Unable to handle kernel NULL pointer dereference at 0000000000000000 RIP:
<ffffffff80279b65>{elf_core_dump+2325}
PGD 25805067 PUD 36416067 PMD 0
Oops: 0002 [1]
CPU 0
Modules linked in: it87 hwmon_vid eeprom 12c_isa uhci_hcd quickcam ohci_hcd
Pid: 0, comm: swapper Not Tainted 2.6.17-gento-r8 #2
RIP: 0010:[<ffffffff80279b65>] <ffffffff80279b65>{elf_core_dump+2325}
RSP: 0018:ffffffff8076bfa8  EFLAGS: 0010046
RAX: 0000000000000000 RBX: ffffffff8080def8 RCX: ffff81003ff80d5f
RDX: 0000000000000000 RSI: 0000000000000002 RDI: ffffffff80773298
RBP: 0000000008e00000 R08: ffffffff8080c000 R09: 0000000000000004
R10: ffff81003fbd77c0 R11: 0000000000000025 R12: 0000000000000000
R13: 0000000000000000 R14: 0000000000000000 R15: 0000000000000000
FS:  00002b8c31481d80(0000) GS:ffffffff80805000(0000) knIGS:0000000000000000
CS:  0010 DS: 0018 ES: 0018 CR0: 000000008005003b
CR2: 0000000000000000 CR3: 0000000029d71000 CR4: 00000000000006e0
Process swapper (pid: 0, threadinfo ffffffff8080c000, task ffffffff8066a2e0)
Stack: ffffffff80268be0 ffffffff8025ecf2 ffffffff8080def8  <EOI> ffff81003e56f540
       ffffffff8066a2e0 000000749e1e5911 000000000000000a ffffffff805ed4fd
       ffffffff80260f1f 0000000000000025
Call Trace: <IRQ> <ffffffff80268be0>{default_idle+0}
       <ffffffff8025ecf2>{apic_timer_interrupt+98} <EOI> <ffffffff80260f1f>{thread_return+0}
       <ffffffff80268c0a>{default_idle+42} <ffffffff80248ced>{cpu_idle+61}
       <ffffffff8080f84f>{start_kernel+495} <ffffffff8080f255>{_sinittext+597}

Code: 00 00 00 65 48 8b 04 25 00 00 00 00 48 39 c7 75 35 48 8b 47
RIP <ffffffff80279b65>{elf_core_dump+2325} RSP <ffffffff8076bfa8>
CR2: 0000000000000000
 <0>Kernel panic - not syncing: Attempted to kill the idle task!

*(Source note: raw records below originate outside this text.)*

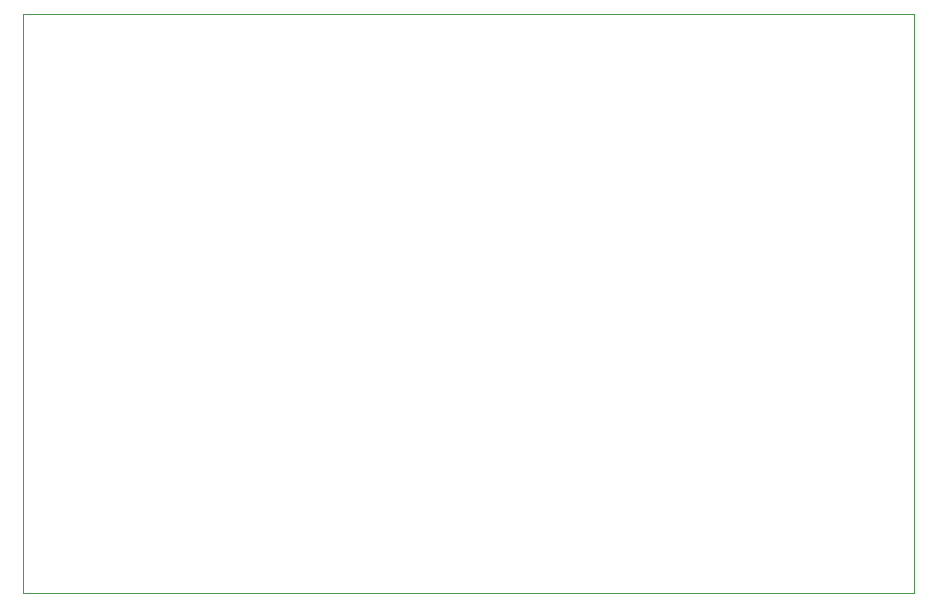
<source format=gbr>
%TF.GenerationSoftware,KiCad,Pcbnew,(5.1.9)-1*%
%TF.CreationDate,2021-11-06T22:46:36-05:00*%
%TF.ProjectId,Discrete_Channel,44697363-7265-4746-955f-4368616e6e65,rev?*%
%TF.SameCoordinates,Original*%
%TF.FileFunction,Profile,NP*%
%FSLAX46Y46*%
G04 Gerber Fmt 4.6, Leading zero omitted, Abs format (unit mm)*
G04 Created by KiCad (PCBNEW (5.1.9)-1) date 2021-11-06 22:46:36*
%MOMM*%
%LPD*%
G01*
G04 APERTURE LIST*
%TA.AperFunction,Profile*%
%ADD10C,0.050000*%
%TD*%
G04 APERTURE END LIST*
D10*
X122682000Y-79756000D02*
X198120000Y-79756000D01*
X122682000Y-128778000D02*
X122682000Y-79756000D01*
X198120000Y-128778000D02*
X122682000Y-128778000D01*
X198120000Y-79756000D02*
X198120000Y-128778000D01*
M02*

</source>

the comm is still swapper, but now it gives a null pointer error in elf_core_dump.

Comment 3 Daniel Drake (RETIRED) gentoo-dev

2006-09-20 15:11:38 UTC

This really smells like a hardware problem to me. In the last trace you posted the error actually occurred in elf_core_dump - this function is only called when a userspace process crashed. So it looks like not only did some program crash, the kernel then crashed trying to deal with the crash!

Comment 4 Rick 2006-09-20 17:07:15 UTC

To certain extent I agree with your essement.

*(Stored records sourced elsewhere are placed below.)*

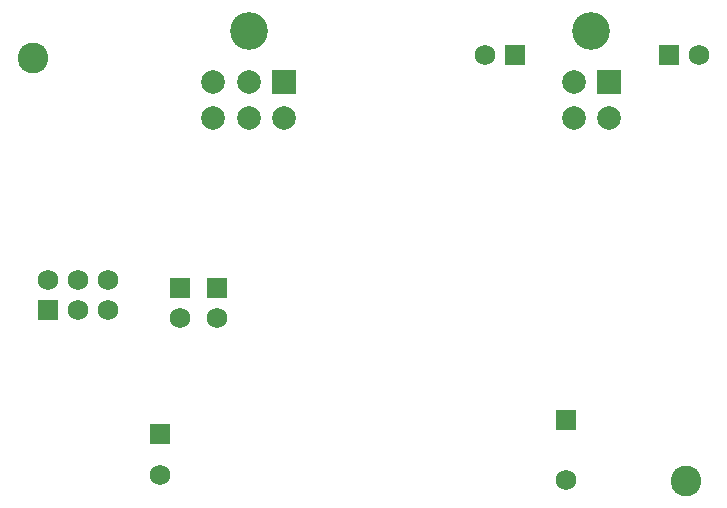
<source format=gbs>
G04 Layer_Color=16711935*
%FSLAX24Y24*%
%MOIN*%
G70*
G01*
G75*
%ADD90R,0.0680X0.0680*%
%ADD91C,0.0680*%
%ADD92R,0.0680X0.0680*%
%ADD93C,0.0789*%
%ADD94R,0.0789X0.0789*%
%ADD95C,0.1261*%
%ADD96C,0.1025*%
%ADD97R,0.0789X0.0789*%
D90*
X27264Y37520D02*
D03*
X26014Y37510D02*
D03*
X25364Y32657D02*
D03*
X38888Y33130D02*
D03*
D91*
X27264Y36520D02*
D03*
X26014Y36510D02*
D03*
X25364Y31280D02*
D03*
X38888Y31130D02*
D03*
X43333Y45289D02*
D03*
X36195Y45285D02*
D03*
X23634Y37782D02*
D03*
Y36781D02*
D03*
X22634Y37782D02*
D03*
X21634D02*
D03*
X22634Y36781D02*
D03*
D92*
X42333Y45289D02*
D03*
X37195Y45285D02*
D03*
X21634Y36781D02*
D03*
D93*
X39144Y44390D02*
D03*
Y43209D02*
D03*
X40325D02*
D03*
X29498D02*
D03*
X27136Y44390D02*
D03*
X28317D02*
D03*
X27136Y43209D02*
D03*
X28317D02*
D03*
D94*
X40325Y44390D02*
D03*
D95*
X39734Y46091D02*
D03*
X28317D02*
D03*
D96*
X42901Y31109D02*
D03*
X21112Y45197D02*
D03*
D97*
X29498Y44390D02*
D03*
M02*

</source>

I had kernel stability problems in the past while running gentoo on this system so I ran Suse for a few weeks on the same machine and it didn't seem to have trouble.  With Suse I couldn't get software configured the way I wanted it, with out recompiling many packages myself, so I switched back to gentoo.  Perhaps they have more conservative settings, or some things are disabled in their kernel that I enable in my kernel.

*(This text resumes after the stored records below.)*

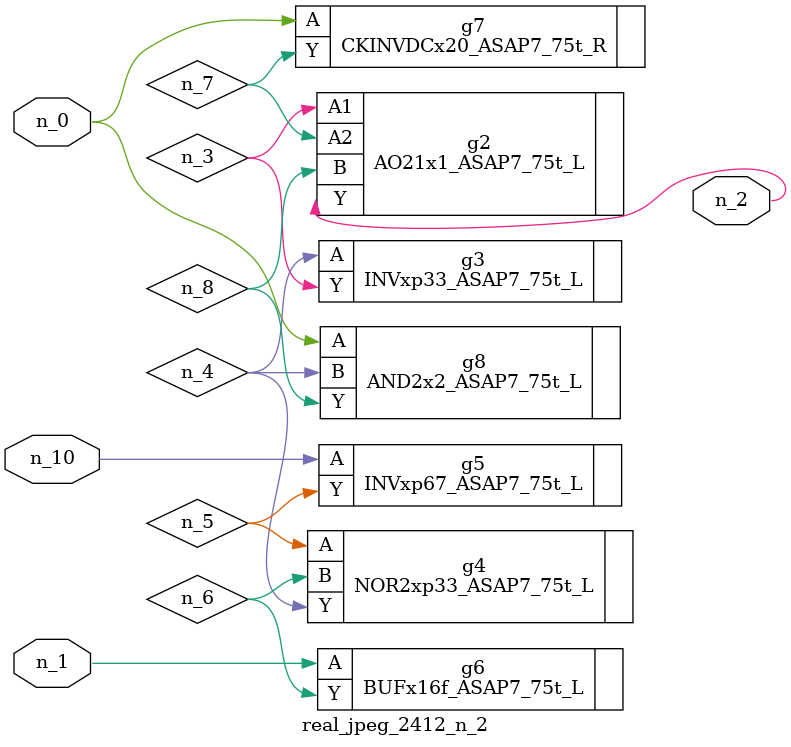
<source format=v>
module real_jpeg_2412_n_2 (n_1, n_10, n_0, n_2);

input n_1;
input n_10;
input n_0;

output n_2;

wire n_5;
wire n_4;
wire n_8;
wire n_6;
wire n_7;
wire n_3;

CKINVDCx20_ASAP7_75t_R g7 ( 
.A(n_0),
.Y(n_7)
);

AND2x2_ASAP7_75t_L g8 ( 
.A(n_0),
.B(n_4),
.Y(n_8)
);

BUFx16f_ASAP7_75t_L g6 ( 
.A(n_1),
.Y(n_6)
);

AO21x1_ASAP7_75t_L g2 ( 
.A1(n_3),
.A2(n_7),
.B(n_8),
.Y(n_2)
);

INVxp33_ASAP7_75t_L g3 ( 
.A(n_4),
.Y(n_3)
);

NOR2xp33_ASAP7_75t_L g4 ( 
.A(n_5),
.B(n_6),
.Y(n_4)
);

INVxp67_ASAP7_75t_L g5 ( 
.A(n_10),
.Y(n_5)
);


endmodule
</source>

I've checked the ram with memtest on the livecd and all seems ok there.

Since the comm is always swapper do you think it might be a problem with the drive my swap file is on? Or is it impossable to tell from a kernel oops where trouble might lay in the hardware?

any suggestions or ideas?

I'll troubleshoot from a hardware perspective, remove un-nescarry drives, cards, and make sure there are safe defaults set in bios etc. to see if I can't discover a hardware issue.

Comment 5 Rick 2006-11-29 15:15:51 UTC

I ended up replacing the hardware and my new box is stable, so it nust have been a hardware issue.